What Is Common Equity Tier 1 (CET1)?

Common Equity Tier 1 (CET1) is a component of Tier 1 capital that consists mostly of common stock held by a bank or other financial institution. It is a capital measure that was introduced in 2014 as a precautionary means to protect the economy from a financial crisis. It is expected that all banks should meet the minimum required CET1 ratio of 4.50% by 2019.

Understanding Common Equity Tier 1 (CET1)

Following the 2008 financial crisis, the Basel Committee formulated a reformed set of international standards to review and monitor the capital adequacy of banks. These standards, collectively called Basel III, compare a bank’s assets with its capital to determine if the bank could stand the test of a crisis.
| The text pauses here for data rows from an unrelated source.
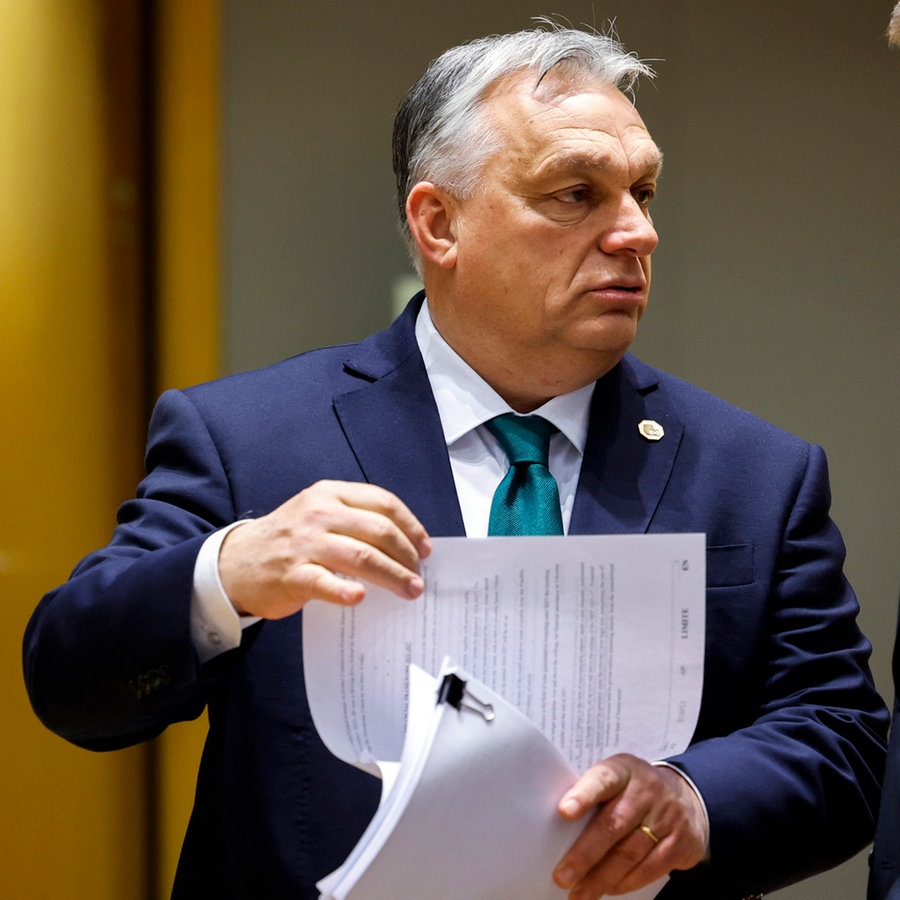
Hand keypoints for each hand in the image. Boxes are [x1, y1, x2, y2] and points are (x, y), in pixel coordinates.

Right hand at [218, 480, 430, 617]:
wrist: (236, 561)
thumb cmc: (289, 539)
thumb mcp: (319, 513)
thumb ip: (355, 519)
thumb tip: (405, 544)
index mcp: (330, 494)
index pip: (383, 503)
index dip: (410, 526)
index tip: (425, 548)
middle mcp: (319, 514)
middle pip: (379, 531)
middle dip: (407, 555)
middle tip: (419, 575)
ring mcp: (305, 544)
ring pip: (361, 557)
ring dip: (393, 575)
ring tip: (410, 590)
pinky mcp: (292, 575)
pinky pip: (325, 582)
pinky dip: (346, 591)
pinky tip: (361, 597)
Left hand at [553, 754, 706, 897]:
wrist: (687, 797)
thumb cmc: (635, 791)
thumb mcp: (618, 779)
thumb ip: (594, 795)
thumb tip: (559, 828)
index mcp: (623, 770)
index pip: (603, 779)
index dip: (584, 795)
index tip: (564, 812)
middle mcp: (646, 791)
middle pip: (613, 825)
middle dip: (584, 854)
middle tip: (563, 877)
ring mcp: (666, 817)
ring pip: (629, 852)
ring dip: (601, 878)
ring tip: (580, 893)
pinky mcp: (680, 843)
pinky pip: (650, 869)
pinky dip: (626, 883)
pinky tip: (608, 889)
Capital is required by banks to absorb unexpected losses that arise during the normal course of the bank’s operations. The Basel III framework tightens the capital requirements by limiting the type of capital that a bank may include in its different capital tiers and structures. A bank’s capital structure consists of Tier 2 capital, Tier 1 capital and common equity Tier 1 capital.

Key Takeaways

  • Common equity Tier 1 covers the most obvious of equities a bank holds such as cash, stock, etc.
  • The CET1 ratio compares a bank's capital against its assets.
  • Additional Tier 1 capital is comprised of instruments that are not common equity.
  • In the event of a crisis, equity is taken first from Tier 1.
  • A good amount of stress tests against banks use Tier 1 capital as a starting measure to test a bank's liquidity and ability to survive a challenging monetary event.

Calculating Tier 1 Capital

Tier 1 capital is calculated as CET1 capital plus additional Tier 1 capital (AT1). Common equity Tier 1 comprises a bank’s core capital and includes common shares, stock surpluses resulting from the issue of common shares, retained earnings, common shares issued by subsidiaries and held by third parties, and accumulated other comprehensive income (AOCI).

Additional Tier 1 capital is defined as instruments that are not common equity but are eligible to be included in this tier. An example of AT1 capital is a contingent convertible or hybrid security, which has a perpetual term and can be converted into equity when a trigger event occurs. An event that causes a security to be converted to equity occurs when CET1 capital falls below a certain threshold.

CET1 is a measure of bank solvency that gauges a bank’s capital strength.

This measure is better captured by the CET1 ratio, which measures a bank’s capital against its assets. Because not all assets have the same risk, the assets acquired by a bank are weighted based on the credit risk and market risk that each asset presents.

For example, a government bond may be characterized as a "no-risk asset" and given a zero percent risk weighting. On the other hand, a subprime mortgage may be classified as a high-risk asset and weighted 65%. According to Basel III capital and liquidity rules, all banks must have a minimum CET1 to risk-weighted assets (RWA) ratio of 4.50% by 2019.

Common Equity Tier 1 Ratio = Common Equity Tier 1 Capital / Risk-Weighted Assets 

A bank’s capital structure consists of Lower Tier 2, Upper Tier 1, AT1, and CET1. CET1 is at the bottom of the capital structure, which means that in the event of a crisis, any losses incurred are first deducted from this tier. If the deduction results in the CET1 ratio dropping below its regulatory minimum, the bank must build its capital ratio back to the required level or risk being overtaken or shut down by regulators.

During the rebuilding phase, regulators may restrict the bank from paying dividends or employee bonuses. In the case of insolvency, the equity holders bear the losses first followed by the hybrid and convertible bond holders and then Tier 2 capital.

In 2016, the European Banking Authority conducted stress tests using the CET1 ratio to understand how much capital banks would have left in the adverse event of a financial crisis. The tests were done during a troubling period when a lot of banks in the Eurozone were struggling with huge amounts of nonperforming loans (NPL) and declining stock prices. The result of the test showed that most banks would be able to survive a crisis in 2016.